The end of Jones' trial still probably comes as a shock to those who know him through either his comics work for Marvel, DC or Viz Media, or his nonfiction writing, like the Eisner Award-winning Men Of Tomorrow: Geeks, Gangsters, and the Birth of the Comic Book. While Jones was never really a superstar writer of his era, he has -- or had -- a generally well-regarded legacy in comics.

In the wake of his singularly horrific crimes, amidst the more pressing question of how his conviction provides justice and healing for his victims, there comes the (again much less important) quandary: What should happen to that body of work?

RELATED: Gerard Jones Sentenced To Six Years In Prison

The obvious parallels lie in television. In 2015, after the Charleston shooting and the outcries of displaying the Confederate flag in public that followed it, both TV Land and CMT quietly dropped reruns of The Dukes of Hazzard from their schedules.

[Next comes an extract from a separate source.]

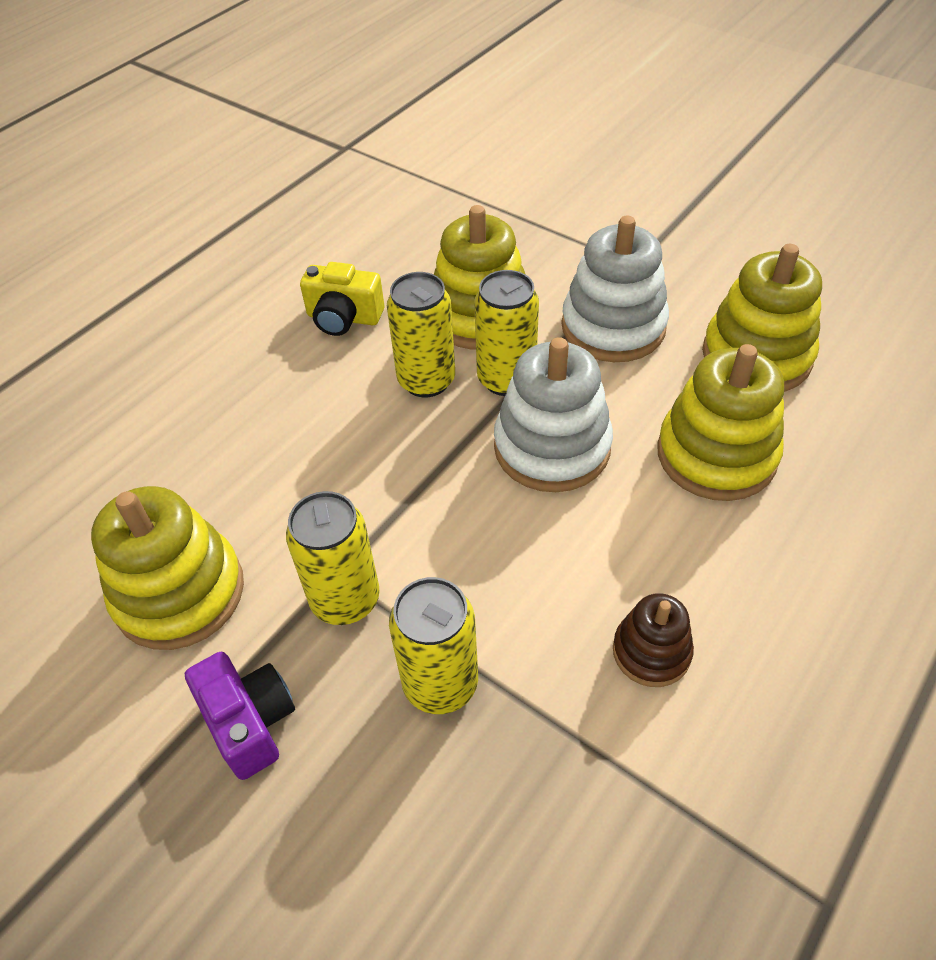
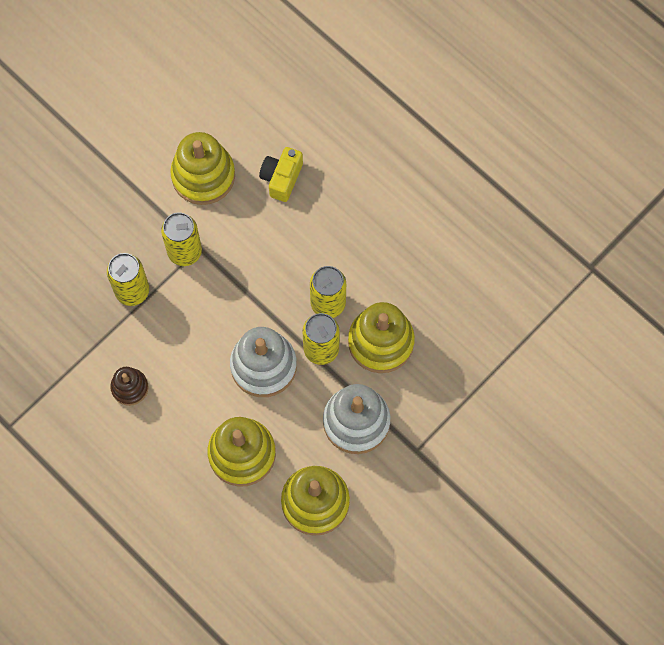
camera: 95 degrees right, 20 degrees up
purple camera [185,652,295,780] -> none
yellow camera [300,262,384,336] -> yellow camera moved to [259,147,303,202]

In a more relevant, higher-profile example, when Bill Cosby's decades of rape and sexual assault of women came back into the public eye in 2014 (setting off a series of events that eventually led to Cosby's conviction for assault this past spring), several television networks pulled reruns of The Cosby Show and I Spy , while Netflix and NBC scrapped development deals with the fallen star.

Unlike with Dukes, there was some backlash towards this, given the pioneering role and stature that The Cosby Show holds in the history of both television and African American popular culture. Publications like Ebony weighed the pros and cons of shelving such a historically important, popular and beloved show considering its legacy was now forever tainted by its titular star.